Whether you should pay your mortgage off early depends, in part, on how disciplined you would be about investing.

Real estate agent and YouTube entrepreneur Graham Stephan has some thoughts about paying off a mortgage early. According to the 32-year-old, paying a home off early is almost always a bad idea. Stephan offers the example of a home purchased for $400,000, with an interest rate of 4.2%.

Why paying a home off early is a bad idea

Stephan gave several reasons he believes paying a mortgage off early is not always the best idea. Let's take a look at what he said.

Deductible interest

If you purchase a home today, you can deduct the interest paid on a mortgage up to $750,000. Let's say you earn between $89,075 and $170,050. That would put you smack dab in the 24% tax bracket.
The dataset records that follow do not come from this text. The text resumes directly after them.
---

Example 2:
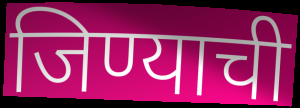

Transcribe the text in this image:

जिण्याची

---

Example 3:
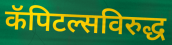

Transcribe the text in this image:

कॅपिटल्सविरुद्ध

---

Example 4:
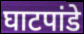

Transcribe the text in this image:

घाटपांडे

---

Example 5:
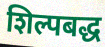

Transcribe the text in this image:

शिल्पबद्ध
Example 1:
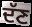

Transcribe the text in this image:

ਦੱਣ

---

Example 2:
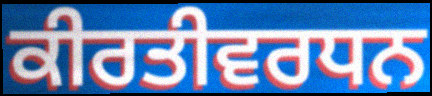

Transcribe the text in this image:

ਕੀਰਤੀਵਰਧਨ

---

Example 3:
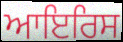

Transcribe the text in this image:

ਆਇਰਿਸ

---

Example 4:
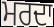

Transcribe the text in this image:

ਮਰਦਾ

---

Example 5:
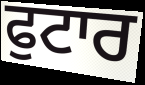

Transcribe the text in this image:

ਫੁਟਾਰ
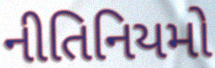
નીતિનિયમો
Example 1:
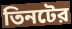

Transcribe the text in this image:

তিনটের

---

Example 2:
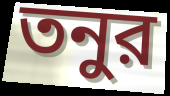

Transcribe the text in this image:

তনুর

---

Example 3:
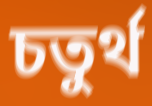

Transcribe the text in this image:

চতুর্থ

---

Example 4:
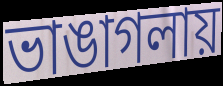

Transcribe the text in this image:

ভাঙাগলায়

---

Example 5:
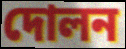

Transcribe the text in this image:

দোলন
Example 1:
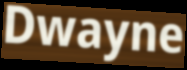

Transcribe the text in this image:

Dwayne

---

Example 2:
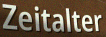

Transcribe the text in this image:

Zeitalter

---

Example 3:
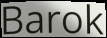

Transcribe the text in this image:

Barok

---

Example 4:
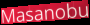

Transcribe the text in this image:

Masanobu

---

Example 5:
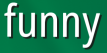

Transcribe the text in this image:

funny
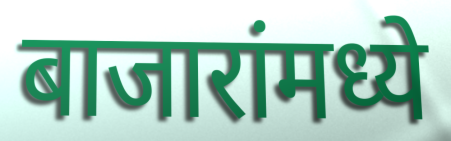
बाजारांमध्ये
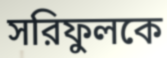
সরিফুলকে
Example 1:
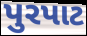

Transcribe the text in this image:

પુરપાટ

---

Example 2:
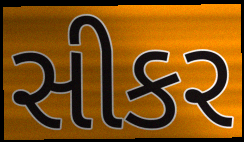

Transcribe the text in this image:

Using the scenario of a $400,000 mortgage at an interest rate of 4.2%, you would pay $16,640 in interest in the first year of homeownership. And because you owe less than $750,000 on the home, the full $16,640 can be deducted from your annual income. And because you're in the 24% tax bracket, that mortgage deduction would save you $3,994 in federal taxes. In essence, Stephan says that the "real" interest rate you're paying is reduced by 24% to under 3.2% due to the tax savings.

Holding onto your mortgage means lowering your federal tax obligation.


According to Stephan, inflation has historically averaged 2% a year. He points out that the money you're paying a little at a time on your mortgage will be worth far less as time passes. Stephan contends that you're paying less than 1.3% interest after inflation is factored in.

As inflation eats away at the value of a dollar, the value of the amount you’re paying in interest is also reduced.

Opportunity lost

Stephan also addressed the cost of directing money toward a mortgage with an effective interest rate of less than 1.3% when just about any investment has the potential to earn you more than 1.3%.

To illustrate his point, Stephan set up two scenarios. In one, you bump your monthly mortgage payment from $1,956 to $3,000 to pay it off early. After 15 years, your mortgage is paid off, and you begin to invest the entire $3,000 you've been paying monthly.

In the other, you keep your monthly payment at $1,956 and focus on investing the additional $1,044 monthly you would have directed toward paying the mortgage off early.

Stephan assumed an annual interest rate on investments of 7.5%. Here's how it turns out after 30 years:

Pay the mortgage off in 15 years, spend the next 15 years investing $3,000 per month Keep the mortgage as is, invest $1,044 per month for 30 years.
You have over $940,0000 in investments You have over $1,200,000 in investments
Source: Author's calculations

By paying a mortgage off early, you may miss out on years of investing.

Advantages of paying a mortgage off early

Stephan acknowledges that there are several reasons a person may want to pay their mortgage off early. Here's a look at what he says.

You have a high interest rate

If your mortgage interest rate is above 6%, Stephan says it may make more sense to pay your mortgage off early than to invest it and earn a little more interest than you're paying.

You probably won't invest the savings

Some people will pay a mortgage off early and immediately begin to invest the money that normally went toward their house payment. For others, it's a chance to pocket the money and have fun. Only you know whether you're likely to invest or spend the funds each month.

Peace of mind

For many, the thought of having a mortgage payment hangs over them like a cloud. If paying a mortgage off early offers you peace of mind and less stress, there's nothing wrong with knowing that the house is yours free and clear.

This debate is nothing new, but coming from a 32-year-old with plenty of time to pay a mortgage off in full and invest, Stephan offers an interesting perspective.